«An everlasting wonder» is "Gli Uffizi", the great Western art gallery in Florence. The gallery entirely occupies the first and second floors of the large building ...
constructed between 1560 and 1580 and designed by Giorgio Vasari. It is famous worldwide for its outstanding collections of ancient sculptures and paintings (from the Middle Ages to the Modern period). The collections of paintings from the 14th-century and Renaissance period include some absolute masterpieces: Giotto, Simone Martini, Piero della Francesca, Beato Angelico, Filippo Lippi, Botticelli, Mantegna, Correggio, Leonardo, Raffaello, Michelangelo and Caravaggio, in addition to many precious works by European painters, mainly German, Dutch and Flemish. Moreover the Gallery boasts an invaluable collection of ancient statues and busts from the Medici family, which adorns the corridors and consists of ancient Roman copies of lost Greek sculptures.

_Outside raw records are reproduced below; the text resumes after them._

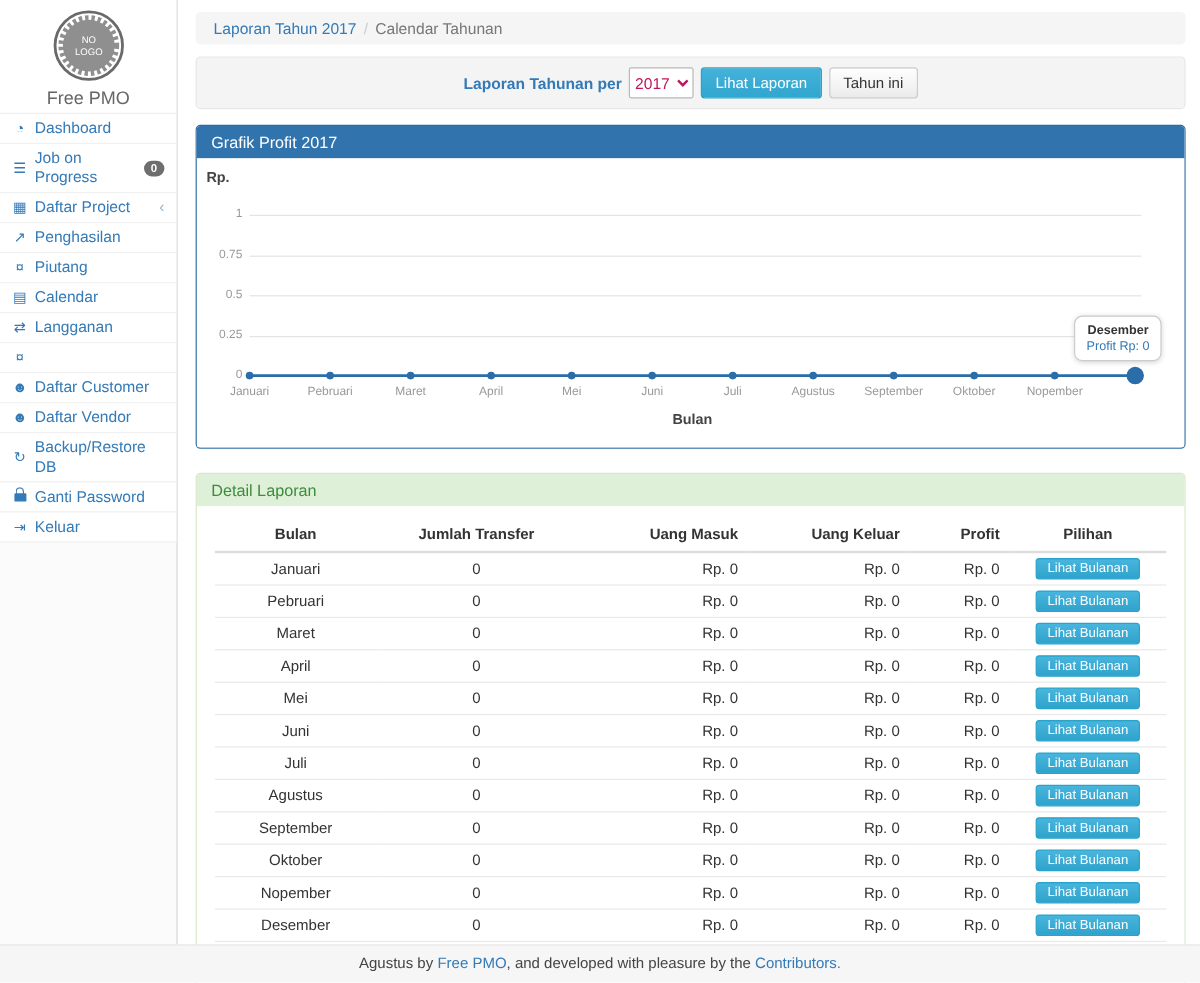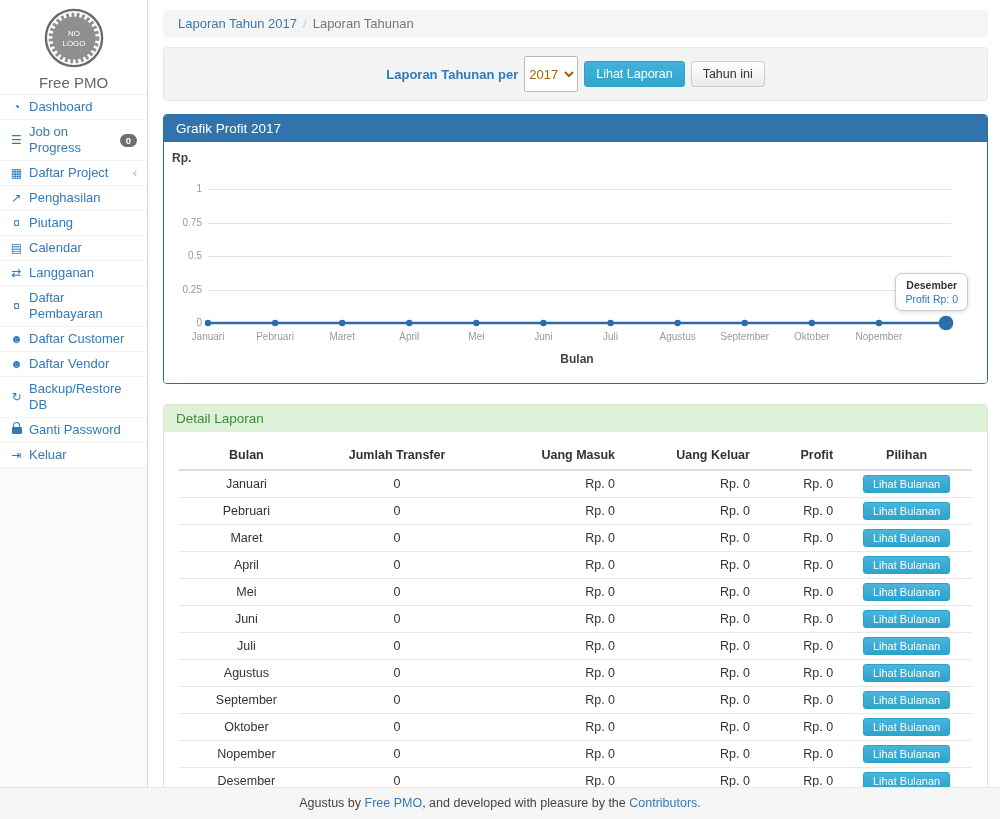--- a/index.html
+++ b/index.html
@@ -23,21 +23,21 @@
 
   
   .main { margin-left:148px; padding:0 12px 0 15px; }
 
   .breadcrumb { margin-top:10px; background:#f5f5f5; border-radius:4px; padding:6px 15px; font-size:13px; color:#777; }
   .breadcrumb a { color:#337ab7; text-decoration:none; }
   .breadcrumb .sep { color:#ccc; padding:0 6px; }
 
   .well { margin-top:10px; background:#f4f4f4; border:1px solid #e7e7e7; border-radius:4px; padding:8px 15px; display:flex; align-items:center;justify-content:center; }
   .well-label { color:#337ab7; font-weight:bold; margin-right:6px; }
-  .year-select { height:36px; width:54px; font-size:13px; color:#a16207; border:1px solid #b8b8b8; border-radius:2px; background:#fff; padding:0 0; }
+  .year-select { height:26px; width:54px; font-size:13px; color:#be185d; border:1px solid #b8b8b8; border-radius:2px; background:#fff; padding:0 0; }
   .btn { display:inline-block; border-radius:3px; font-size:12.5px; padding:4px 11px; line-height:16px; cursor:pointer; border:1px solid transparent; }
   .btn-info { background:linear-gradient(#44b2da,#31a6cf); border-color:#28a4c9; color:#fff; margin-left:6px; }
   .btn-default { background:linear-gradient(#fff,#ebebeb); border-color:#ccc; color:#333; margin-left:6px; }
 
   
   .panel { border-radius:4px; overflow:hidden; }
   .panel-primary { margin-top:13px; border:1px solid #2e6da4; }
   .panel-primary > .panel-heading { background:#3173ad; color:#fff; padding:5px 12px; font-size:13.5px; line-height:17px; }
   .chart-body { position:relative; height:241px; background:#fff; }
   .axis-title { position:absolute; font-weight:bold; font-size:12px; color:#444; }
@@ -131,21 +131,20 @@
         </li>
         <li>
           <a class="nav-item" href="#">
             <span class="nav-icon">⇄</span>
             <span>Langganan</span>
           </a>
         </li>
         <li>
           <a class="nav-item" href="#">
             <span class="nav-icon">¤</span>
-            <span>Daftar Pembayaran</span>
           </a>
         </li>
         <li>
           <a class="nav-item" href="#">
             <span class="nav-icon">☻</span>
             <span>Daftar Customer</span>
           </a>
         </li>
         <li>
           <a class="nav-item" href="#">
@@ -170,21 +169,21 @@
             <span class="nav-icon">⇥</span>
             <span>Keluar</span>
           </a>
         </li>
       </ul>
   </aside>
 
   <div class="main">
 
     <div class="breadcrumb">
-      <a href="#">Laporan Tahun 2017</a><span class="sep">/</span><span>Laporan Tahunan</span>
+      <a href="#">Laporan Tahun 2017</a><span class="sep">/</span><span>Calendar Tahunan</span>
     </div>
 
     <div class="well">
       <span class="well-label">Laporan Tahunan per</span>
       <select class="year-select">
         <option>2017</option>
       </select>
       <button class="btn btn-info">Lihat Laporan</button>
       <button class="btn btn-default">Tahun ini</button>
     </div>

Commissioned by Cosimo I de’ Medici, first Grand Duke of Tuscany, the building, was conceived to house the “Uffizi”, the administrative and legal offices of Florence. The work was entrusted to artist Giorgio Vasari, who designed an edifice with a Doric column portico, in a style that was both elegant and severe, established “upon the river and almost in the air”. Started in 1560 as the Magistrates’ building that gave the complex its original name of Magistrature, the construction involved the demolition and rebuilding of the Rione di Baldracca, the quarter where a notorious tavern of the same name was located. The old Romanesque church of San Pier Scheraggio, where formerly the municipal Council used to meet before Palazzo della Signoria was built, was spared. It was incorporated into Vasari’s project, and used as a place of worship until the 18th century.

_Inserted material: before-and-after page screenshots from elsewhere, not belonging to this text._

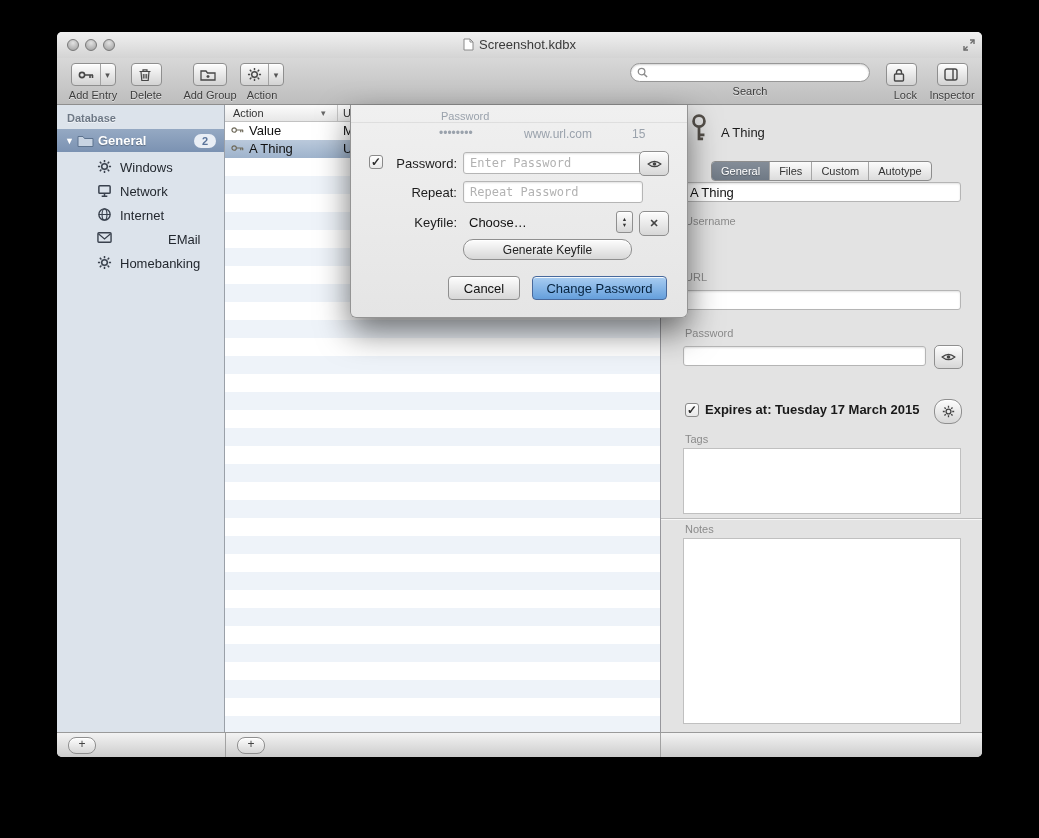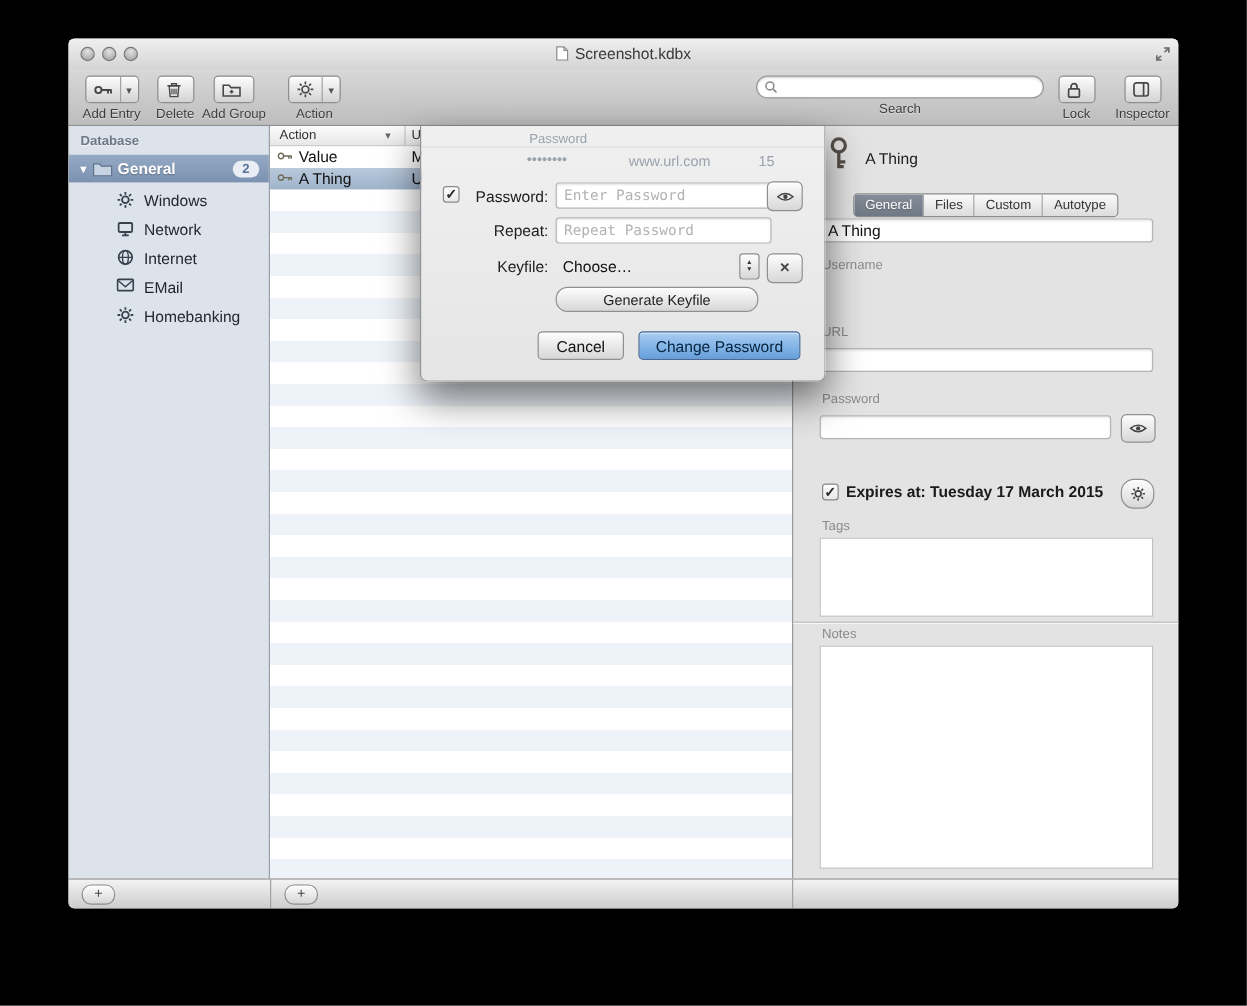--- a/index.html
+++ b/index.html
@@ -149,21 +149,21 @@
           <svg width="14" height="15" viewBox="0 0 14 15">
               <path d="M3 4.5h8l-.8 9H3.8z" fill="none" stroke="currentColor" stroke-width="1.2"></path>
               <path d="M1.5 4.5h11M5 4.5V2.8h4v1.7" fill="none" stroke="currentColor" stroke-width="1.2"></path>
               <path d="M5.3 7v4.5M7 7v4.5M8.7 7v4.5" stroke="currentColor" stroke-width="1"></path>
             </svg>
         </span>
       </div>
       <div class="lbl">Delete</div>
     </div>
 
-    <div class="titem" style="left:109px;width:58px;">
+    <div class="titem" style="left:124px;width:58px;">
       <div class="tbtn" style="width:34px;">
         <span class="seg">
           <svg width="16" height="13" viewBox="0 0 16 13">
               <path d="M1 3h5l1.5 2H15v7H1z" fill="none" stroke="currentColor" stroke-width="1.3"></path>
               <path d="M8 7v3M6.5 8.5h3" stroke="currentColor" stroke-width="1.3"></path>
             </svg>
         </span>
       </div>
       <div class="lbl">Add Group</div>
     </div>
@@ -187,21 +187,21 @@
       <div class="searchfield">
         <svg width="11" height="11" viewBox="0 0 12 12">
             <circle cx="5" cy="5" r="3.6" fill="none" stroke="#8b8b8b" stroke-width="1.4"></circle>
             <path d="M7.8 7.8L11 11" stroke="#8b8b8b" stroke-width="1.6"></path>
           </svg>
         <input type="text" style="">
       </div>
       <div class="lbl">Search</div>
     </div>
 
-    <div class="titem" style="left:820px;width:40px;">
+    <div class="titem" style="left:820px;width:40px;align-items:flex-end;">
       <div class="tbtn" style="width:31px;">
         <span class="seg">
           <svg width="12" height="14" viewBox="0 0 12 14">
               <rect x="1.5" y="6" width="9" height="7" rx="1" fill="none" stroke="currentColor" stroke-width="1.4"></rect>
               <path d="M3.5 6V4.2a2.5 2.5 0 015 0V6" fill="none" stroke="currentColor" stroke-width="1.4"></path>
             </svg>
         </span>
       </div>
       <div class="lbl">Lock</div>
     </div>
@@ -255,21 +255,21 @@
       <div class="sb-item" style="top:98px;">
         <span class="icon">
             <svg width="15" height="15" viewBox="0 0 16 16">
               <circle cx="8" cy="8" r="6" fill="none" stroke="currentColor" stroke-width="1.5"></circle>
               <ellipse cx="8" cy="8" rx="2.6" ry="6" fill="none" stroke="currentColor" stroke-width="1.2"></ellipse>
               <path d="M2 8h12" stroke="currentColor" stroke-width="1.2"></path>
             </svg>
           </span>
         <span class="ilabel">Internet</span>
       </div>
-      <div class="sb-item" style="top:122px;">
+      <div class="sb-item" style="top:122px;gap:48px;">
         <span class="icon">
             <svg width="15" height="13" viewBox="0 0 16 13">
               <rect x="1" y="1.5" width="14" height="10" rx="1" fill="none" stroke="currentColor" stroke-width="1.5"></rect>
               <path d="M1.5 2.5L8 8l6.5-5.5" fill="none" stroke="currentColor" stroke-width="1.3"></path>
             </svg>
           </span>
         <span class="ilabel">EMail</span>
       </div>
       <div class="sb-item" style="top:146px;">
         <span class="icon">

Vasari brilliantly solved the problems of limited space, using solutions of bold, dramatic effect. A Serlian window overlooking the Arno, an architectural feature consisting of a large central arch with two adjacent openings, framed the porticoed square, the new economic and political forum, and the traditional civic space par excellence, Piazza della Signoria. Cosimo I requested the addition of an elevated passage, which is still used today, between the new building and Palazzo Vecchio. In March 1565, on the occasion of the marriage between Francesco I and Joanna of Austria, another elevated passageway was built between the Uffizi and Pitti Palace, known as the Vasari Corridor. This “aerial route” was reserved to the court for three centuries and opened to the public in 1865. Francesco I, Grand Duke from 1574 to 1587, was responsible for creating the first museum arrangement in the Gallery on the second floor of the building.
At the time of the Kingdom of Italy, the Renaissance statues were transferred to the new national Museum of Bargello, the Gallery gradually became used to display paintings. In 1956 the first rooms of the Gallery were rearranged by architects Giovanni Michelucci, Carlo Scarpa and Ignazio Gardella. On 17 December 2011, the new western stairway, designed by Adolfo Natalini, was inaugurated to connect the historic second floor of the Gallery to the new rooms on the first floor.